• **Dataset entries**
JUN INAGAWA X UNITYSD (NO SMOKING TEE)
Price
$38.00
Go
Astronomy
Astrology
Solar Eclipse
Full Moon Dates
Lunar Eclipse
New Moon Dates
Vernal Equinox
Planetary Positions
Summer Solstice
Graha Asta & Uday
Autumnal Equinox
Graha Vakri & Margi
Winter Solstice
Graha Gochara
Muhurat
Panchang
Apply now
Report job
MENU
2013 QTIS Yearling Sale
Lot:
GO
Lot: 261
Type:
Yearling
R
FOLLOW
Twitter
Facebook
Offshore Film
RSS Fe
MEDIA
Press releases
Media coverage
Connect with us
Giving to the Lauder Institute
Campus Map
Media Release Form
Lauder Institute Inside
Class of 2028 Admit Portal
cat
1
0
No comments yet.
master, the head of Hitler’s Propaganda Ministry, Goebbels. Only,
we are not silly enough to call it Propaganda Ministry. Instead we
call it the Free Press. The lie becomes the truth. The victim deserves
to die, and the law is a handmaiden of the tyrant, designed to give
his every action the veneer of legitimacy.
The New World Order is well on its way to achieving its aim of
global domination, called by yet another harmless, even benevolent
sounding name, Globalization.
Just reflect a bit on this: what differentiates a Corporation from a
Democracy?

• **About this task**
Copy every line of the dataset entries above without changing a single character.

• **Answer below**
JUN INAGAWA X UNITYSD (NO SMOKING TEE)
Price
$38.00
Go
Astronomy
Astrology
Solar Eclipse
Full Moon Dates
Lunar Eclipse
New Moon Dates
Vernal Equinox
Planetary Positions
Summer Solstice
Graha Asta & Uday
Autumnal Equinox
Graha Vakri & Margi
Winter Solstice
Graha Gochara
Muhurat
Panchang
Apply now
Report job
MENU
2013 QTIS Yearling Sale
Lot:
GO
Lot: 261
Type:
Yearling
R
FOLLOW
Twitter
Facebook
Offshore Film
RSS Fe
MEDIA
Press releases
Media coverage
Connect with us
Giving to the Lauder Institute
Campus Map
Media Release Form
Lauder Institute Inside
Class of 2028 Admit Portal
cat
1
0
No comments yet.
master, the head of Hitler’s Propaganda Ministry, Goebbels. Only,
we are not silly enough to call it Propaganda Ministry. Instead we
call it the Free Press. The lie becomes the truth. The victim deserves
to die, and the law is a handmaiden of the tyrant, designed to give
his every action the veneer of legitimacy.
The New World Order is well on its way to achieving its aim of
global domination, called by yet another harmless, even benevolent
sounding name, Globalization.
Just reflect a bit on this: what differentiates a Corporation from a
Democracy?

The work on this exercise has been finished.